Bahn-Beamte ruhen - und wir sprinten

ZUM Montag Letzte Bearbeitung: 28. April 2004 um 09 Uhr 52 Minuten

 

Reise mit dem Zug von Bremen über Hannover nach Cottbus am Sonnabend, den 24. April 2004 [Auszug aus einem Wochenendprotokoll - WS.]

11:55: der Zug bleibt in Neustadt am Rübenberge stehen. Es ist ein sogenannter "ausserplanmässiger Halt". Das Personal müsse ausgetauscht werden. Das erklärt mit der "Zugchef" auf Anfrage: man müsse das Personal auswechseln. da es schon zu lange im Dienst seien. Es sei ihm aus arbeitsrechtlichen Grüngen nicht gestattet, das Team noch weiter fahren zu lassen.

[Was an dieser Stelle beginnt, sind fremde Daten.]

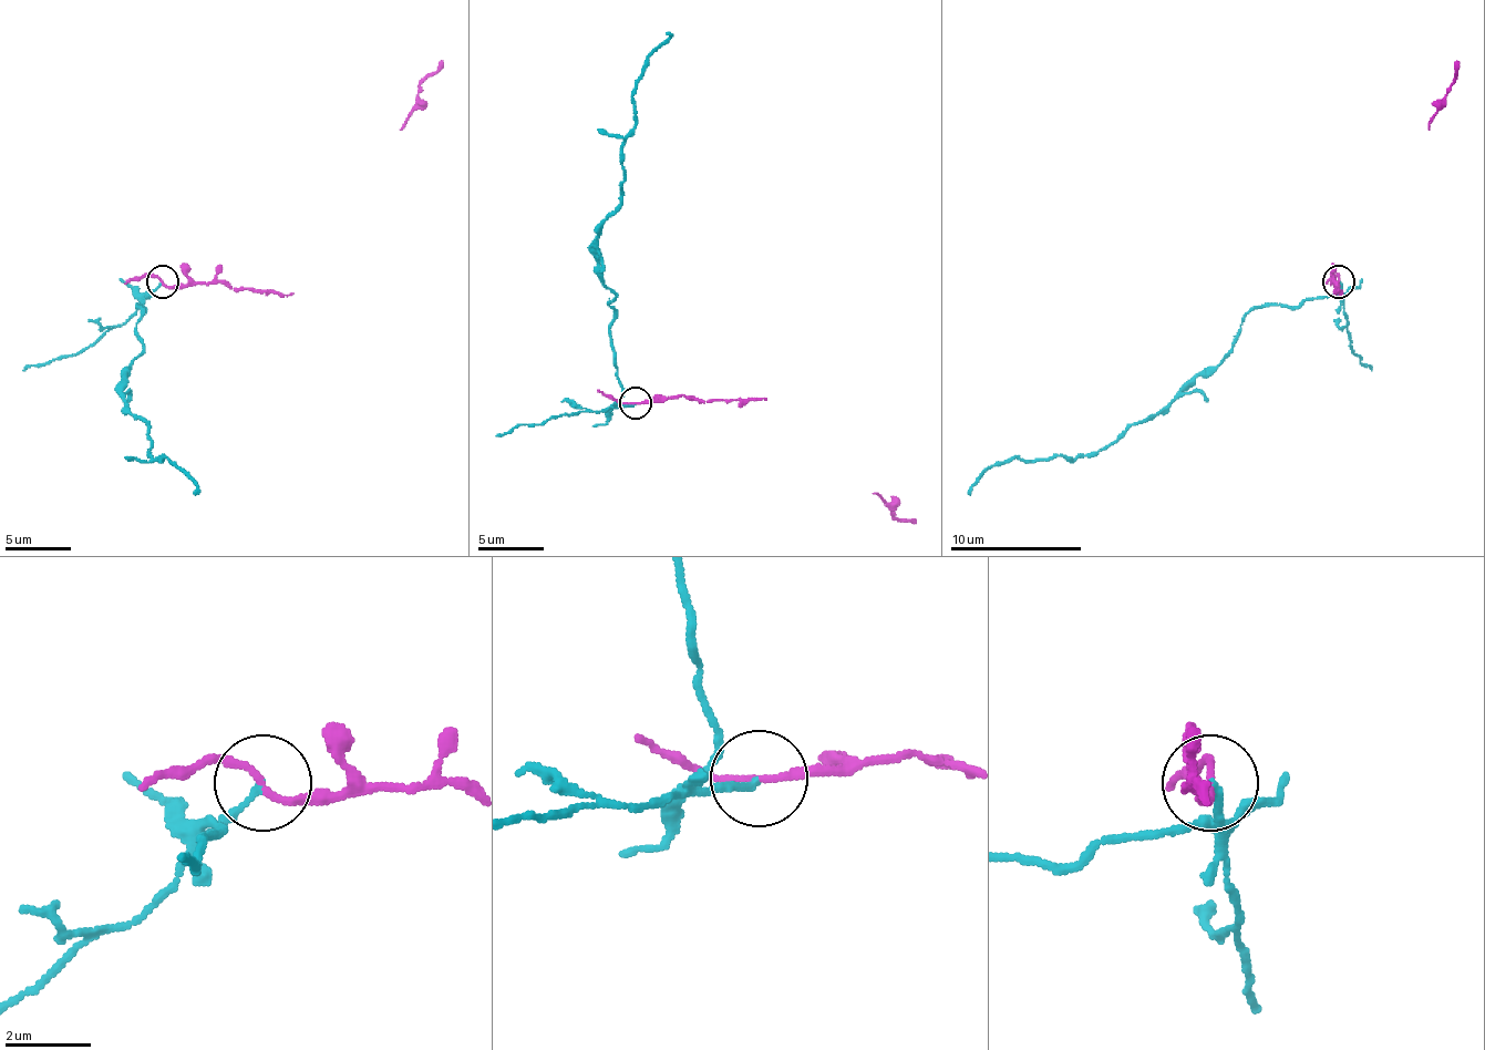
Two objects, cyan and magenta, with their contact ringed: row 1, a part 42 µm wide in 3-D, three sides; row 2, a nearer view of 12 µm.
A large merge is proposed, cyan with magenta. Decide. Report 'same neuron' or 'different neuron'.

Dass ist auf dieser Reise leider nicht das einzige Problem: Der gedruckte Reisezugführer mit den Anschlussverbindungen liegt nicht aus (sondern soll laut Ansage erst in Hannover in den Zug gebracht werden). Und die Reservierungsanzeigen sind auch alle deaktiviert und durch die Meldung „GGF.RESERVIERT“ ersetzt (angeblich, so die Durchsage, sei die Diskette zum Einspielen der Daten defekt gewesen und würde in Hannover durch eine neue ersetzt).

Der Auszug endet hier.